At about 4:40 p.m. Sunday, a resident in the 20000 block of Spruce Avenue in Santa Ana Heights called police saying they were witnessing two men breaking into a neighbor's home.

The men used a hammer to break open the glass on the front door and get inside, said Sgt. Steve Burdette.

Witnesses reported the men carried out cardboard boxes and loaded them into their car before driving off. Officers searched the area and found the men on the freeway, arresting them on the 17th Street exit off the Costa Mesa (55) Freeway in Santa Ana, Burdette said.

Burdette said the boxes were packed with marijuana, about $50,000 worth, according to the owner. The homeowner told police he has some kind of permit that allows him to grow marijuana.

Newport Beach does not have any kind of licenses or permits that allow for people to grow marijuana here, said City Atty. David Hunt.

He speculated the man was referring to a marijuana prescription that allows some people to smoke it.

"One would think 25 pounds would be more than one needs for personal use," Hunt added.

While police continue to investigate the homeowner and his drugs, the two men accused of stealing it from him are scheduled to be in court next week.

Gary Alexander Turcios, 33, of Stanton, and Scott Matthew Bancroft, 34, of Yorba Linda, are charged with residential burglary and transportation and sale of marijuana.

Turcios faces several enhancements for having several previous drug- and weapons-related felony convictions and for being out on bail pending another felony case.

Both men have pleaded not guilty and are scheduled to be in court for a pretrial hearing Feb. 17.
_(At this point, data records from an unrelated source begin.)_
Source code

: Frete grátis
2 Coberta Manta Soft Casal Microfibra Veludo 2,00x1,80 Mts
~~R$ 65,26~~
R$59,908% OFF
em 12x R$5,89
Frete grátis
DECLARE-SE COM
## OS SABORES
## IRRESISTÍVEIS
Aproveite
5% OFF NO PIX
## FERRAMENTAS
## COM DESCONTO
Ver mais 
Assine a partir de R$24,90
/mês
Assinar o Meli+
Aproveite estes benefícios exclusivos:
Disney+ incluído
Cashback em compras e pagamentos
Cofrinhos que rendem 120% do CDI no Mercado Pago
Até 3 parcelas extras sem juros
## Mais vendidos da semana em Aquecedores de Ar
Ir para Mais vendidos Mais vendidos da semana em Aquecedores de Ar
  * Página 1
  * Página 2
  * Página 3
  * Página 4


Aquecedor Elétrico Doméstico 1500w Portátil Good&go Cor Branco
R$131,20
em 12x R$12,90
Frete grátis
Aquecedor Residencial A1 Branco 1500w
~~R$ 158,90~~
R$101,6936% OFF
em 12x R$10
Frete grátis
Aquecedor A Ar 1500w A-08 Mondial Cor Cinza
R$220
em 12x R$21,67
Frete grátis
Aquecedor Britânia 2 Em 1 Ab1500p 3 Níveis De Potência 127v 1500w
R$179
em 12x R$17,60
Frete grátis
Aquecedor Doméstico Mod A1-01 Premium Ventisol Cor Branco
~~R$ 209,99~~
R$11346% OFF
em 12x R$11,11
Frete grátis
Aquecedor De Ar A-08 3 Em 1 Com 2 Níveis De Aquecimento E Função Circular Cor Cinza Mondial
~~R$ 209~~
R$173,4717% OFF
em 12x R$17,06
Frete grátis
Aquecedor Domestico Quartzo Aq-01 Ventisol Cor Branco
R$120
*hxxp://tinyurl.com/5taagsm*


----------



## nova564t (Feb 12, 2011)

Something tells me that homeowner is gonna end up in jail too.:cop:


----------



## Budders Keeper (Feb 12, 2011)

> Newport Beach does not have any kind of licenses or permits that allow for people to grow marijuana here, said City Atty. David Hunt.
> 
> He speculated the man was referring to a marijuana prescription that allows some people to smoke it.


Ah, excuse me Mr. Hunt...But I thought attorney's were supposed to know the law.

That "prescription" which is actually a "recommendation" also allows the cultivation of marijuana in certain #'s.


----------



## Dr.Autoflower (Feb 12, 2011)

i bet his name is Mike Hunt ahahahahhhhhh lol


----------



## ozzydiodude (Feb 12, 2011)

:confused2: 25lbs ain't that just a months supply 
I roll big joints


----------